Prerenal azotemia has been recognized as the most common cause of neonatal AKI in different studies (64% - 85%). However, intrinsic and postrenal failure have been reported in 11% - 52% and 3% of patients, respectively (5, 9, 14). Similarly, most of our patients had prerenal azotemia and were responsive to fluid challenge.

In spite of recent advances in renal replacement therapies, mortality of AKI remains high (25% - 78%) (2, 6). It occurs in 44% - 78% of patients with neonatal septicemia, and the risk is 2 - 3 times higher in these patients, compared to those without AKI (3, 14). In the present study, about 15% of patients died and 85% were discharged. Overall, the predisposing factors include underlying etiology, female gender, birth asphyxia, low birth weight, multiorgan failure, hypotension, septicemia, profound acidosis, shock, oligoanuria, nephrotoxic drugs, vasopressor treatment, mechanical ventilation, and peritoneal dialysis (13, 15).

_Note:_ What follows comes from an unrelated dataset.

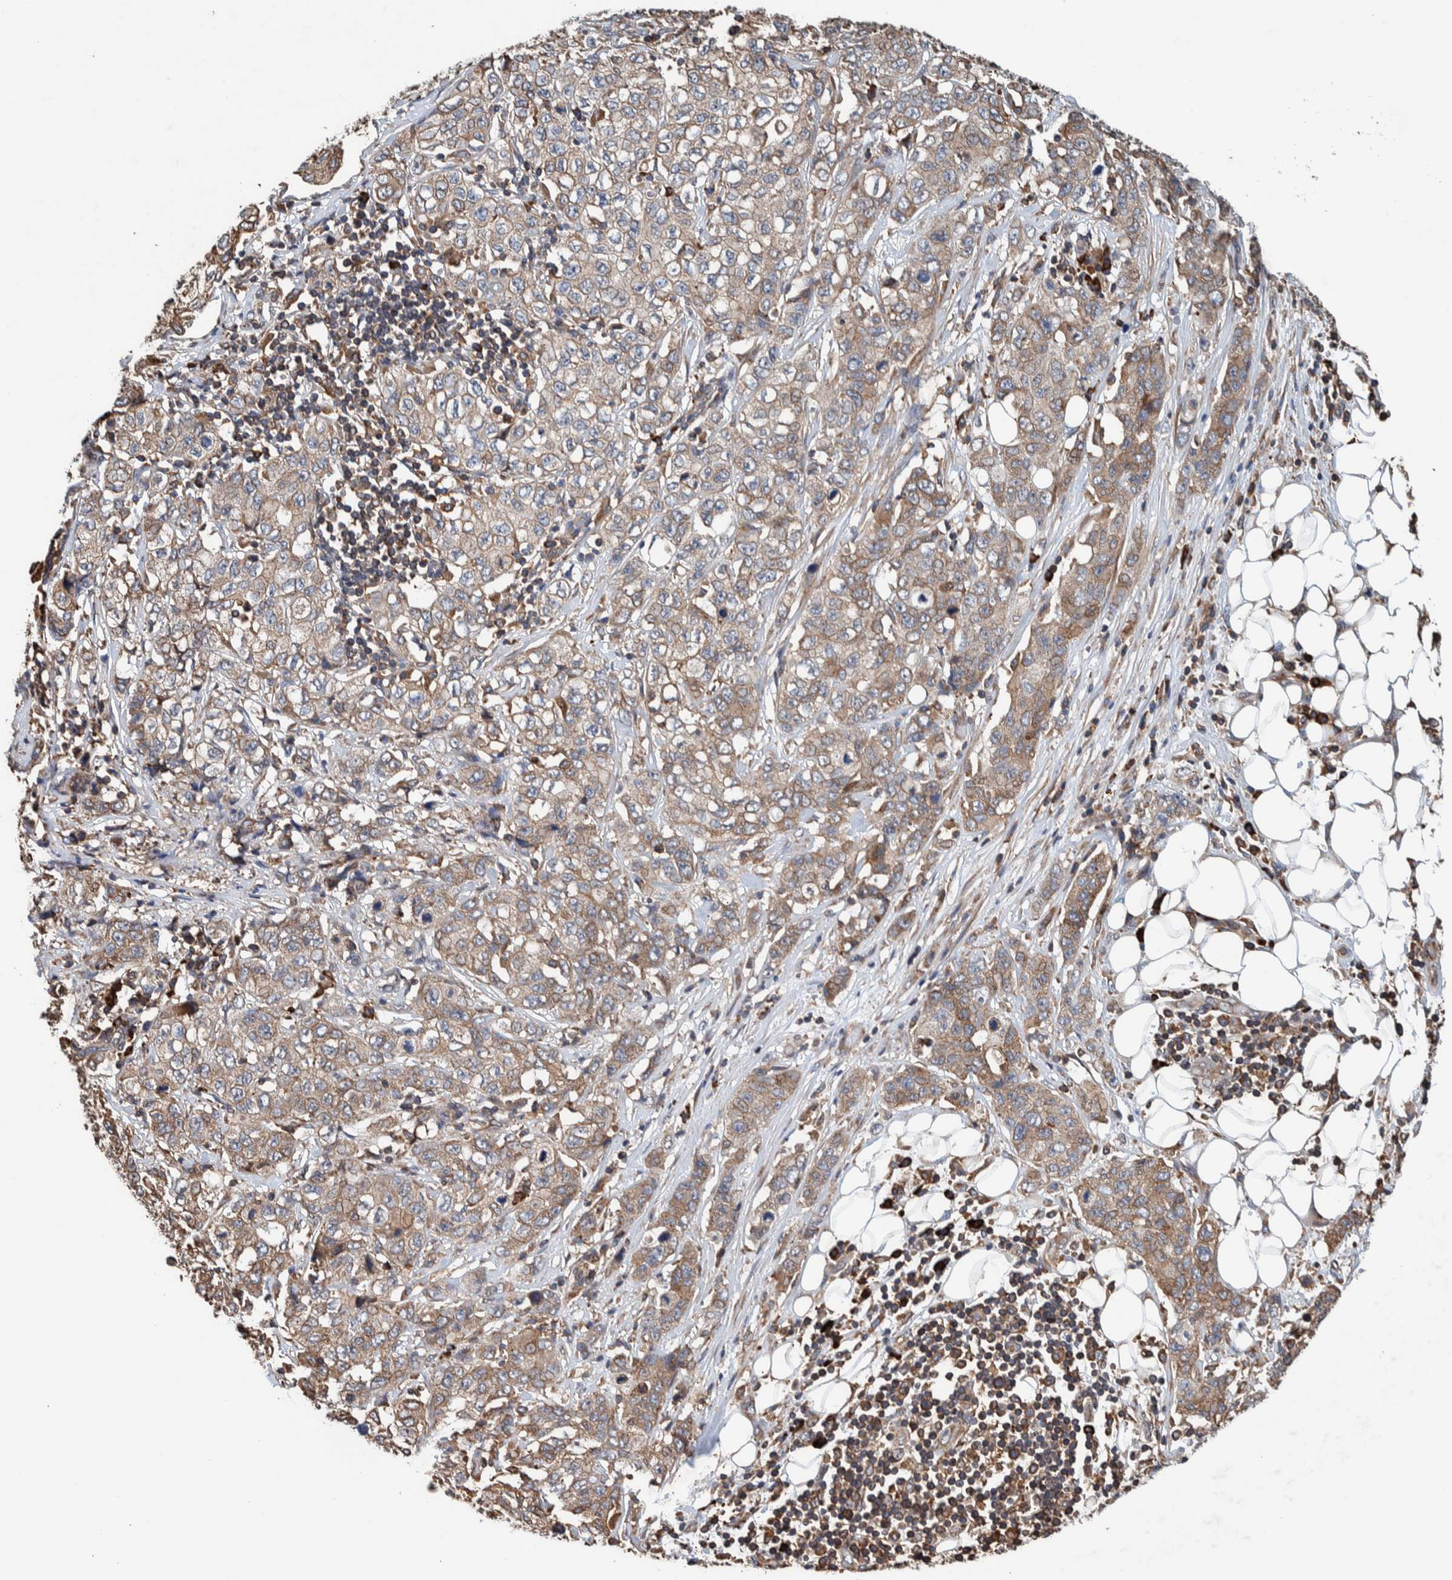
{"staining": {"intensity": "weak", "quantity": ">75%", "location": "cytoplasmic/membranous"}, "tissue": "stomach cancer", "cell_type": "Tumor cells", "image_type": "cancer", "snomed": [{"axis": "morphology", "description": "Adenocarcinoma, NOS"}, {"axis": "topography", "description": "Stomach"}], "caption": "Stomach cancer was stained to show a protein in brown. There is low levels of weak cytoplasmic/membranous staining in approximately >75% of tumor cells.", "gene": "PLA2G3", "patient": {"sex": "male", "age": 48}}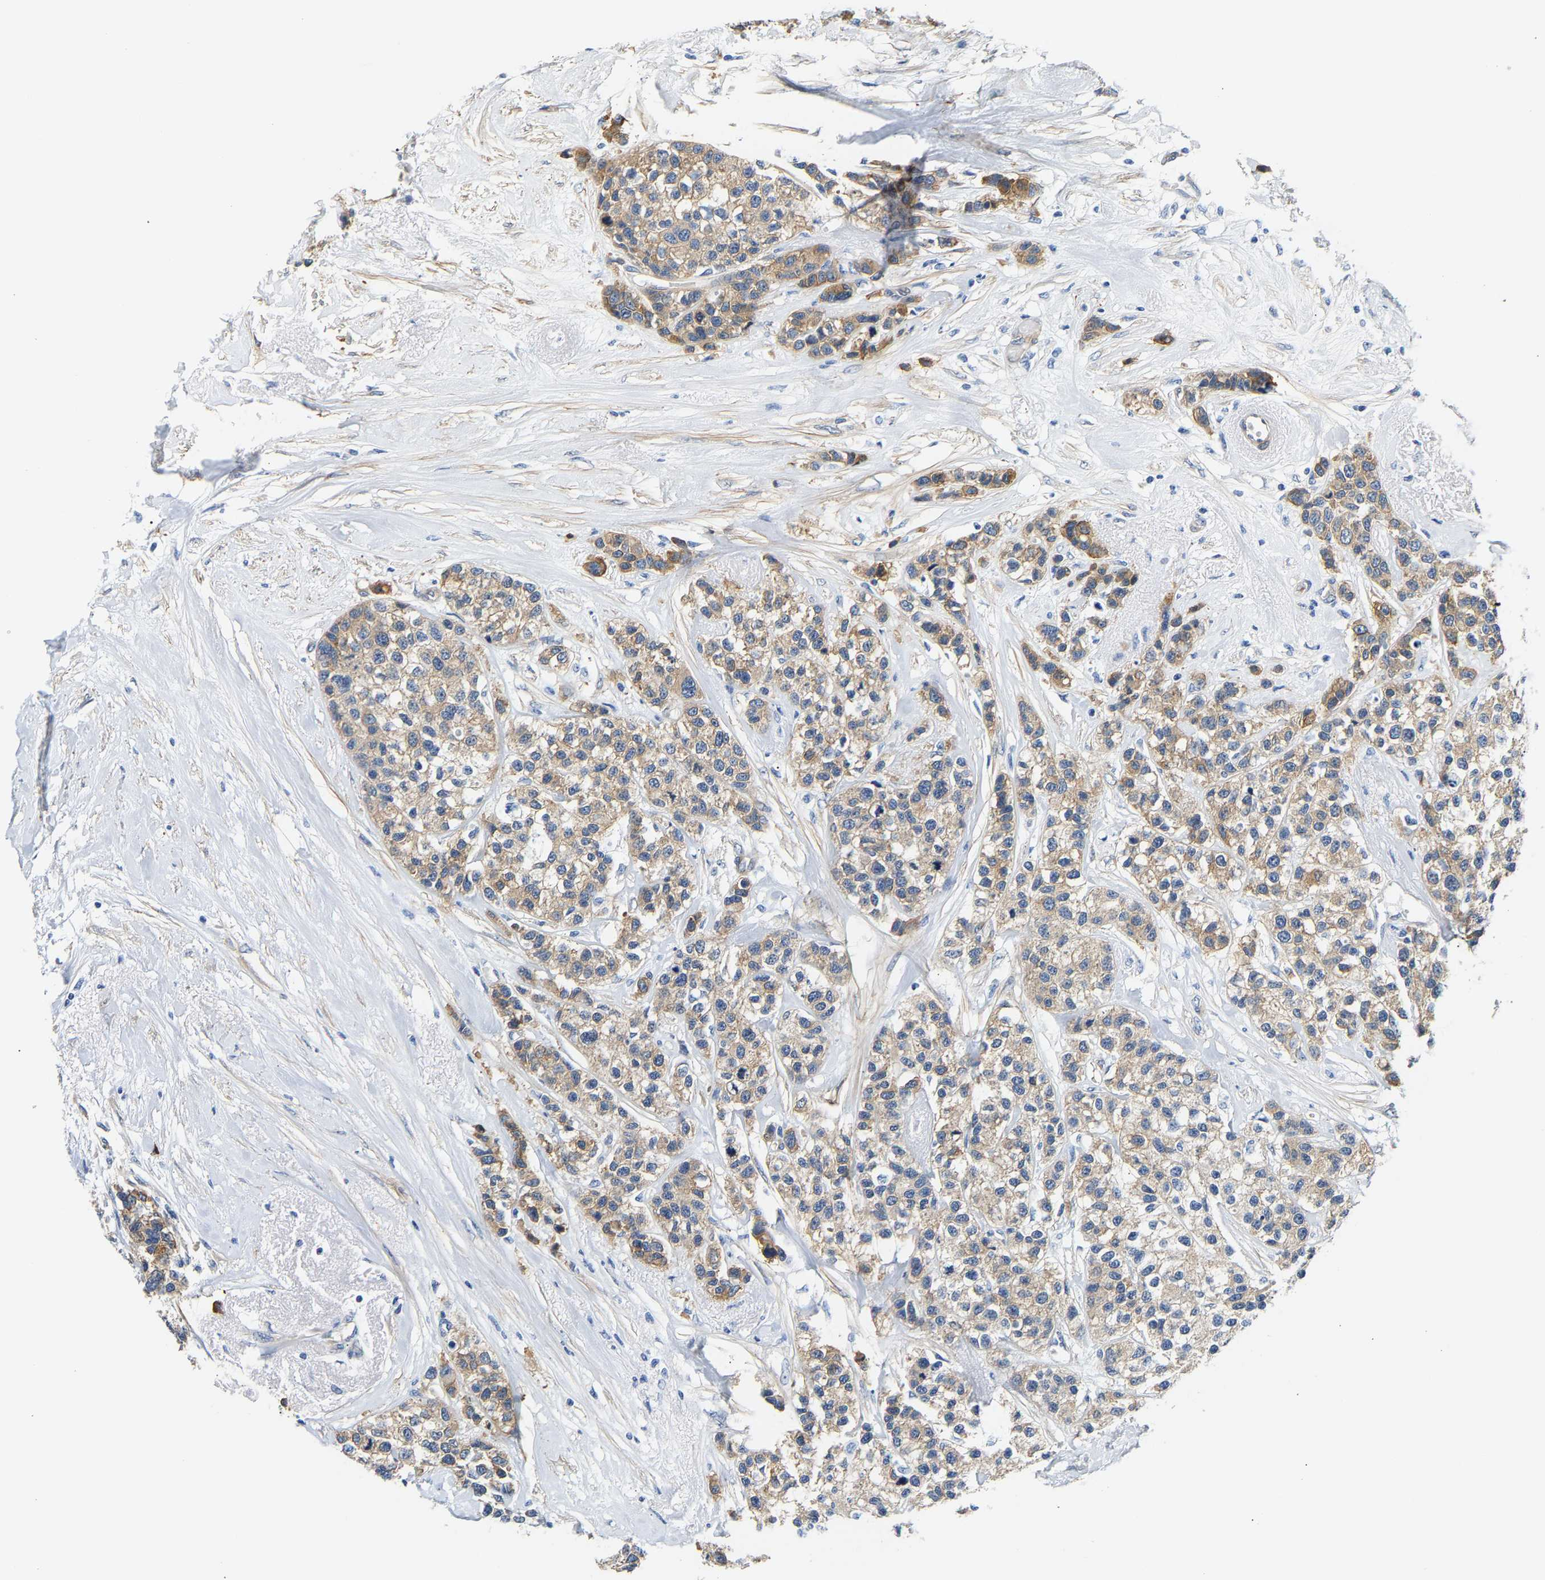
{"staining": {"intensity": "weak", "quantity": "25%-75%", "location": "cytoplasmic/membranous"}, "tissue": "breast cancer", "cell_type": "Tumor cells", "image_type": "cancer", "snomed": [{"axis": "morphology", "description": "Duct carcinoma"}, {"axis": "topography", "description": "Breast"}], "caption": "High-magnification brightfield microscopy of breast cancer stained with DAB (brown) and counterstained with hematoxylin (blue). tumor cells exhibit weak cytoplasmic/membranous staining is present in about25%-75% of cells.", "gene": "PAWR", "patient": {"sex": "female", "age": 51}}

In conclusion, it is recommended to monitor renal function tests in all neonates with septicemia (11). Early diagnosis and management of septicemia, in addition to abnormalities in oxygenation, ventilation, cardiac output, blood pressure, and acidosis, are important in the prevention and effective management of acute renal failure in neonates with septicemia (10).

There are some limitations in this study. First, it had a retrospective design, included medical chart review, and did not contain all the necessary information. Second, it was a single-center study with a relatively small sample size. Therefore, larger multicenteric prospective studies are suggested for a better understanding of the risk factors and independent outcomes of AKI in neonates with septicemia.